One thing not to do lightly in a Wow64 app is to disable the file system redirection that causes accesses to the System32 folder to be routed to the SysWOW64 folder. In new native code projects, you may be able to get away with it as all the code is under your purview. In a C++/CLI module or pinvoked in a .net app however, it really is a bad idea, not least because you never know which managed calls will load an additional assemembly. Take the following code, which is a simplified version of something I wrote:
using System; using System.Runtime.InteropServices; using System.Data.OleDb; namespace App { static class Win32 { [DllImport("kernel32.dll", SetLastError=true)] public static extern int Wow64DisableWow64FsRedirection(ref IntPtr ptr); static void Main(string[] args) { OleDbConnection conn = new OleDbConnection("Provider=Microsoft.Jet.OLEDB.4.0;Data Source=myfile.mdb"); IntPtr val; Wow64DisableWow64FsRedirection(ref val); conn.Open(); } } }
The program in question was the collector program for the newly enhanced Window Platform Changes. There’s no reason why it couldn’t process the 64-bit dlls in \Windows\System32 (I now have an x64 system), so as part of initialization I disabled the redirection. On the next test run, the program crashed with the error:
Needless to say I was utterly confused by this. While the error message is direct, the program worked just fine the day before and I hadn’t (un)installed anything. Nevertheless I installed MDAC 2.8 SP1 and tried the program again, same error; repaired Office 2003 in case something in there was corrupt, same error. Then I decided to take notice of the exception details, particularly the System.BadImageFormatException innerexception which highlighted the cause of the error:
Retrieving the COM class factory for component with CLSID {2206CDB2-19C1-11D1-89E0-00C04FD7A829} failed due to the following error: 800700c1.

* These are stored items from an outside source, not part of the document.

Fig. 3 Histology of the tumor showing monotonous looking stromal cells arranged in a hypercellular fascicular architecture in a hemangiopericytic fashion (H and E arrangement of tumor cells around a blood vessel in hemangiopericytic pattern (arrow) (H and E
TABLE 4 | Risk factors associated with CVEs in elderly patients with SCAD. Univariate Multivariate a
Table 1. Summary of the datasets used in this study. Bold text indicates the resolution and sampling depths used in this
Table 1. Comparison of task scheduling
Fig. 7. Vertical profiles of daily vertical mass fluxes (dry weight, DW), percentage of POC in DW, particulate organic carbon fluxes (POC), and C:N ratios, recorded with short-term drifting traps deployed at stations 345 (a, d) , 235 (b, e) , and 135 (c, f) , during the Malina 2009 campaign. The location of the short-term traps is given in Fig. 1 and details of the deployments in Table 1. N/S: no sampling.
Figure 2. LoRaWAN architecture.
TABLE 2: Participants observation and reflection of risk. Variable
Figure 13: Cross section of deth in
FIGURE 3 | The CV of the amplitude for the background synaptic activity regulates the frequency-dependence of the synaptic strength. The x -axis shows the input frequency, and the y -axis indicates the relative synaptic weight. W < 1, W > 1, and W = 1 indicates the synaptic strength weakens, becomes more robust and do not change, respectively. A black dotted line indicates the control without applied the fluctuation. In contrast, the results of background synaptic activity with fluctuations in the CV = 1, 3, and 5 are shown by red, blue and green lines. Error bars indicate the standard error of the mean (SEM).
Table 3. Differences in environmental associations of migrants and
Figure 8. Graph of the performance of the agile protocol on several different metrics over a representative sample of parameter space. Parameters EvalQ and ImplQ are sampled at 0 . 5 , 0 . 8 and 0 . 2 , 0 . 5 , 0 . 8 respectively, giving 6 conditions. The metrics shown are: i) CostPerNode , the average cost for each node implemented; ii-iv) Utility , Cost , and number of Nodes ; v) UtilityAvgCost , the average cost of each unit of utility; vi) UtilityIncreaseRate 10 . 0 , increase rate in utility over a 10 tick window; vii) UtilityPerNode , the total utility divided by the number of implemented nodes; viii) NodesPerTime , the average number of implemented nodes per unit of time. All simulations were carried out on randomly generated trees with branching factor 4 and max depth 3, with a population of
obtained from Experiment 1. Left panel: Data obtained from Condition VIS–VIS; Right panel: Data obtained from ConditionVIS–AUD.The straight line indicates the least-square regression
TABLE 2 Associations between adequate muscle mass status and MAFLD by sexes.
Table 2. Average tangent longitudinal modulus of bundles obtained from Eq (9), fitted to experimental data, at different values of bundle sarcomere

Well, HRESULT 800700c1 is HRESULT_FROM_WIN32(ERROR_BAD_EXE_FORMAT) so the exception type wasn’t lying and made the cause fairly obvious. When conn.Open() was called, the 32-bit .Net program was trying to load a native dll from System32. Because the WoW64 redirection wasn’t enabled it got exactly what it asked for, a 64-bit version of the dll in lieu of its SysWow64 counterpart. We all know that a 32-bit process can’t load a 64-bit dll thus it went bang, and lesson learned.